“Bana, insan yalnızca kendini anlayabilirmiş gibi geliyor. O da zaman zaman.”
Barış Bıçakçı, Bizim Büyük Çaresizliğimiz’den.
Eski gecekondu semtlerinin ücra köşelerinde terk edilmiş evler olur. Gece vakti önünden geçilemeyen, perili ya da hayaletli gibi çeşitli efsanelere konu olan kapısı bacası olmayan korkunç evler. Ankara’nın pavyonlarını da zihnin terk edilmiş köşelerinde bulunan evlere benzetebiliriz. Herkes bilir, çeşitli anlamlar yükler ancak kimse bilmez. Bu yazıya başlamadan önce belirtmek isterim ki artık pavyona gitmiyorum. Jübilemi Jübile Bar’da yaparak pavyon defterini kapattım. Pişmanım ve deli gibi özlüyorum ancak hayat biraz da denge meselesi. İnsan aynı anda iki hayat birden yaşayamaz. Tercihim burası oldu. Pavyon nedir ve ne değildir bir yazı dizisiyle anlatmaya çalışacağım.
Pavyon Semtleri
Ankara’da pavyonları 3 semt altında ele alabiliriz. Tabii 14 ya da 15 semt de bulabiliriz ancak hepsinin ağababaları şu aşağıda belirteceğim cümlelerden çıkmıştır.
Maltepe Pavyonları
Maltepe, Demirtepe ve Tandoğan’ı kapsayan muhitten Maltepe olarak bahsedeceğim. Çünkü taksiciye “Demirtepe’ye gidelim” derseniz önce size sonra taksimetreye bakar. Saat 12’den sonra Ankaray duraklarının en az 5 tanesi artık Maltepe olmuştur. Ankara pavyonlarını bir futbol takımı olarak düşünürsek takımın Brezilyalı forvetleri bu muhitte bulunan pavyonlardır. Ankara’nın hali hazırda en popüler mekanı da burada yaşar: Mega Show. Ancak mekanlar sürekli rekabet halinde olduğu için bu durum değişkenlik gösterebilir. Bu yazıyı 2003’te yazmış olsaydım en popüler mekan için Kristal; Ankaralı Namık rahmetli olmadan önce yazmış olsaydım 06 Pavyon diyebilirdim. Mega Show için aynı zamanda en nezih pavyon da diyebiliriz. Güvenlik, vestiyer, vale gibi konularda iyidir. Konsomatris kadınlar masayı sıkboğaz etmez. Gece 1’de Bilal sahneye çıkar. Kendisi camianın en önemli sesidir. Türk Sanat Müziği söyler. Mekana gelen müşterilere öpücük atarak selamlaması ve Havai esintisi taşıyan gömlekleri ile meşhurdur. Sahne aralarında dönemin popüler yabancı şarkıları çalınır, yurt dışından gelen dansçı ablalar sahnesinde performans sergiler. Şunu belirteyim, ilk gidişinizde ödediğiniz hesap ile sonraki hesaplarınız arasında bariz bir fark olur. Bunu da bir eşik olarak ya da hayat dersi olarak algılayabilirsiniz. Siz kapıdan girer girmez herkes sizin oraya ilk defa geldiğinizi anlar. Normalde Mega Show’da bir bardak 33 cc bira 25 lira, kuzu kavurma 35 liradır. Ama hesap geldiğinde matematik biliminden uzaklaşarak yavaşça kredi kartınızın şifresini tuşlayın. Bu ilk hesap size “Bir daha pavyona gidenin” gibi cümleler söyletmiyorsa ikinci gidişinizde hesabı sorgulayabilir, Bilal’e öpücük gönderebilirsiniz.

----

İstenen görevler:
A – Lütfen Ankara pavyonları yazısına dayanarak şu soruları yanıtlayın:
(i) Yazar pavyon defterini kapatırken jübilesini hangi mekânda yaptı?
(ii) Yazar Ankara'daki pavyonları kaç semt altında ele alıyor?
(iii) Mega Show'da 33 cc bir bardak bira normalde kaç liradır?
B – Ankara pavyonları yazısını son cümlesinden itibaren sürdürün.
Materyalin bu çalışmayla hiçbir ilgisi yoktur.

Sağlanan materyal:
----

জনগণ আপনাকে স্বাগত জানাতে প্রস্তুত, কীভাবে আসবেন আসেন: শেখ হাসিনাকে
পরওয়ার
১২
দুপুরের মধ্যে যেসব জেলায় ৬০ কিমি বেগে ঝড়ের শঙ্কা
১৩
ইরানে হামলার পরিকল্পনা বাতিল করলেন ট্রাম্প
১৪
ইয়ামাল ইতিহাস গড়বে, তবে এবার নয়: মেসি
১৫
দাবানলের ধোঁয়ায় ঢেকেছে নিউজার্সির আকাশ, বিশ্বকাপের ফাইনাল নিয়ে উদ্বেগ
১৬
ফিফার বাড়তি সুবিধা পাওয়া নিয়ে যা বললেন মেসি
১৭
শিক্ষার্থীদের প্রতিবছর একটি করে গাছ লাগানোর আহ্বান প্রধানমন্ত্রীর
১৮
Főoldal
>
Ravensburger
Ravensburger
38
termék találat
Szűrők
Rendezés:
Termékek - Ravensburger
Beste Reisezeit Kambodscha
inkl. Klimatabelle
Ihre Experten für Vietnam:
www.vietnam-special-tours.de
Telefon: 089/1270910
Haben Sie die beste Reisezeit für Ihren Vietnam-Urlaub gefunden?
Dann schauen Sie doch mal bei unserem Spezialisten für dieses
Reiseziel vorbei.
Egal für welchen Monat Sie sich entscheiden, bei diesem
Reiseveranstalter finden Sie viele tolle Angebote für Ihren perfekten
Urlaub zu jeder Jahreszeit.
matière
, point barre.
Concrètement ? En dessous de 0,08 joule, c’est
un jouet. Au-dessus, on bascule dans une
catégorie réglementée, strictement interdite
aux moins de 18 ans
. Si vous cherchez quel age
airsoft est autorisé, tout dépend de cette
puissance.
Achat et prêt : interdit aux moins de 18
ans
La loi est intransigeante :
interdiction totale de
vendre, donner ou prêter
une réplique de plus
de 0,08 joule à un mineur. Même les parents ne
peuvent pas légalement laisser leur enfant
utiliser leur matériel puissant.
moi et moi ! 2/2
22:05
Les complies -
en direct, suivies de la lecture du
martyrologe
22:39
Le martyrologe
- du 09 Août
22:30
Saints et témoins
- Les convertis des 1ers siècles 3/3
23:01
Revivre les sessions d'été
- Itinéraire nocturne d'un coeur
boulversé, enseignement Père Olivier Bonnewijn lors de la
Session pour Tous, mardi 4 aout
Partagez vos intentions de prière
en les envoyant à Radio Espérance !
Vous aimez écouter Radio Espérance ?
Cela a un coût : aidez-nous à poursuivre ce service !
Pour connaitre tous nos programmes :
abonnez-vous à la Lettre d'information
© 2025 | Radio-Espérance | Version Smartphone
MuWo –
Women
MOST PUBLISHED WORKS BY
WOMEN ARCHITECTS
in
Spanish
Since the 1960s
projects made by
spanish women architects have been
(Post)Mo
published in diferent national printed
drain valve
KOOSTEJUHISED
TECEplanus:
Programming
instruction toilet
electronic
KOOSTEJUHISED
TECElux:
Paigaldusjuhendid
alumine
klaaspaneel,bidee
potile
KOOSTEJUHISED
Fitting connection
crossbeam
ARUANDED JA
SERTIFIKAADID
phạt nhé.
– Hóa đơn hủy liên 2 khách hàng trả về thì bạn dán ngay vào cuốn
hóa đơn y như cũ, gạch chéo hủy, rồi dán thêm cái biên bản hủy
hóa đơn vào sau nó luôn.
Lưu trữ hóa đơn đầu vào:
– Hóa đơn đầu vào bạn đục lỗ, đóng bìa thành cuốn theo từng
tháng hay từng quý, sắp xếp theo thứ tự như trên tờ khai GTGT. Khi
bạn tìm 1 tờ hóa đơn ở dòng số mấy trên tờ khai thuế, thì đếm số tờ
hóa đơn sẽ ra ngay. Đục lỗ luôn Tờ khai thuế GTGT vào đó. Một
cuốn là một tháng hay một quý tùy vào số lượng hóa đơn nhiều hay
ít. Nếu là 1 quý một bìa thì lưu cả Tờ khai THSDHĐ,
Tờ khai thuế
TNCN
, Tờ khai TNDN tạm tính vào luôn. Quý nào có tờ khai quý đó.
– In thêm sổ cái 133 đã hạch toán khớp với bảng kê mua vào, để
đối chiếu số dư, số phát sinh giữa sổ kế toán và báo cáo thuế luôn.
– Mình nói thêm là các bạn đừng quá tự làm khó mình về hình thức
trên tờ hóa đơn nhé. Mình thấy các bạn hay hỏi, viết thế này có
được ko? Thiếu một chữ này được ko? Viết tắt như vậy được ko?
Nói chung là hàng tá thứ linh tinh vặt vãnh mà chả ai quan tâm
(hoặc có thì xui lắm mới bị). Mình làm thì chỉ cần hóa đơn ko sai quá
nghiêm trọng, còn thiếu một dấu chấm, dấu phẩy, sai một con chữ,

----

Alıştırma yanıtları:
A –
(i) Jübile Bar'da.
(ii) 3 semt altında.
(iii) 25 liradır.

B –
Maltepe’de bulunan diğer mekanlardan Manilya, Yakut, Miami, Monamour, Şehrazat gibi pavyonlar isim olarak pavyonu kullanmaz. Kendilerine Gazino ya da Night Club derler. Öyle olmadığını bilmenizi isterim. Hepsinde kırmızı led ampuller, papyonlu garsonlar, belli bir saatten sonra elektro bağlama, ortalarda gül satan personel bulunmaktadır. Diğer semtlerde olanlardan farklı olarak ülkemiz ile Rusya arasındaki en güçlü bağlantılar bu mekanlarda cereyan eder. Rus kadınlar, her gülüşünde bir tane tarla kazanacak kadar güzeldirler. Gölbaşı, Kazan, Haymana tarafında bir tapuyu elinize aldığınız zaman tarla maliki olarak Olga, Svetlana, Helena gibi isimler görmeniz muhtemeldir. Yine Maltepe’de Reyna Gazinosu’nda Çubuklu Cem sahne alır. Şarkı söylemenin yanı sıra sahnede stand up tarzı tiyatral bir gösteri yapar. Alkolün tesiri midir bilmem deli gibi gülebilirsiniz, komik adamdır. Maltepe’de pavyon çıkışı işkembe ya da kelle paça çorbası pek tercih edilmez, genelde ciğerciler, kokoreççiler prim yapar. Maltepe’nin en önemli özelliği; gece orada başlayabilir ama hiçbir zaman orada bitmez.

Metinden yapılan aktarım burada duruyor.